───── Source material ─────
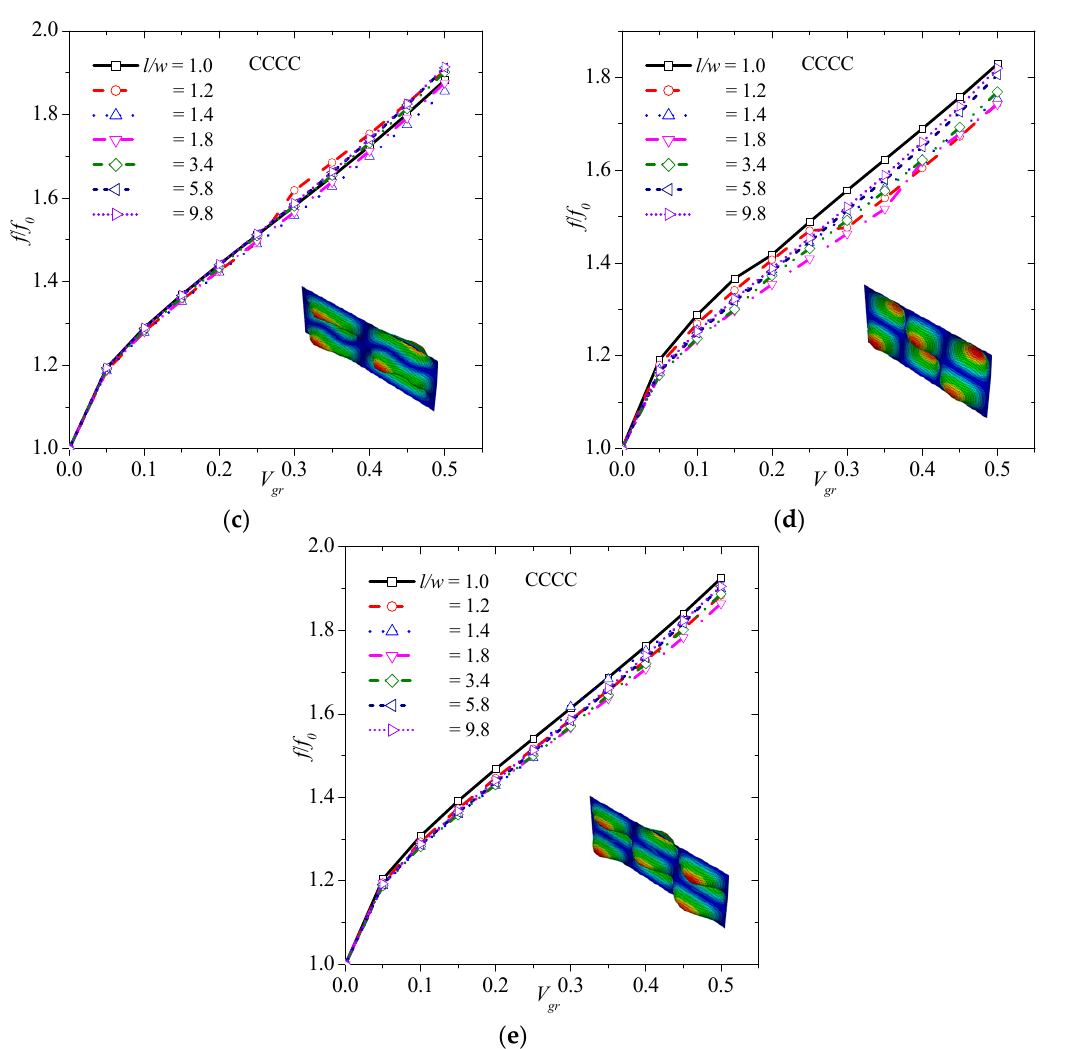
Figure 5. Normalized frequency versus volume fraction of graphene considering ( a ) (1,3), ( b ) (3,1), ( c ) (2,3), ( d ) (3,2), and ( e ) (3,3) vibration mode for CCCC boundary condition.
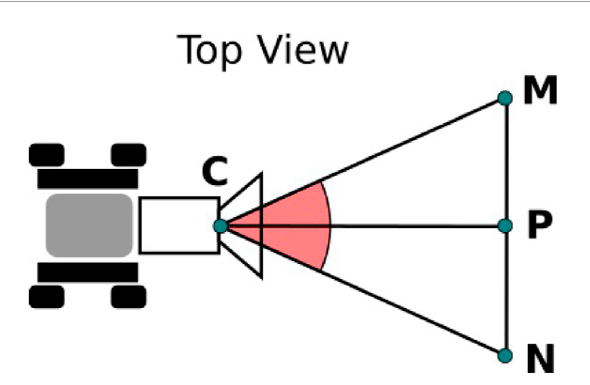
FIGURE 8 Top view schematic of the camera field of view. NM is the width of the field of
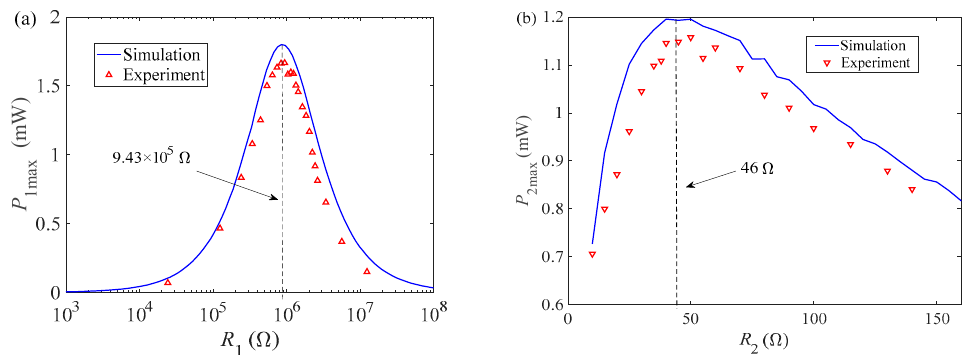
Figure 13. Output power curve with the load resistances. ( a ) Comparison between R 1 optimal load experimental value and numerical analysis value ( b ) R 2 optimal load experimental value and numerical analysis value comparison.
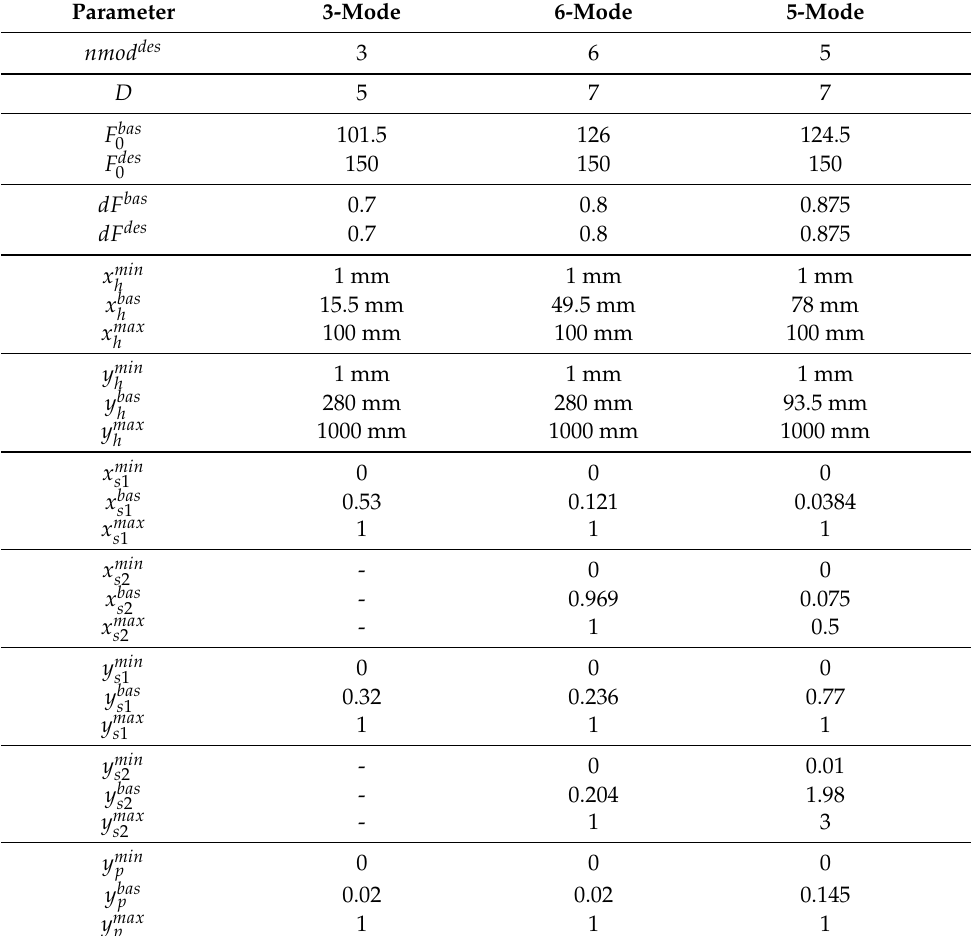
Table 1. Algorithm parameters for three cases.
─────
Set down again, exactly, the lines from the one with "Figure 13. Output" to the last line of the data, both included and pictures excluded.

▶ Solution to the exercise:
Figure 13. Output power curve with the load resistances. ( a ) Comparison between R 1 optimal load experimental value and numerical analysis value ( b ) R 2 optimal load experimental value and numerical analysis value comparison.
Table 1. Algorithm parameters for three cases.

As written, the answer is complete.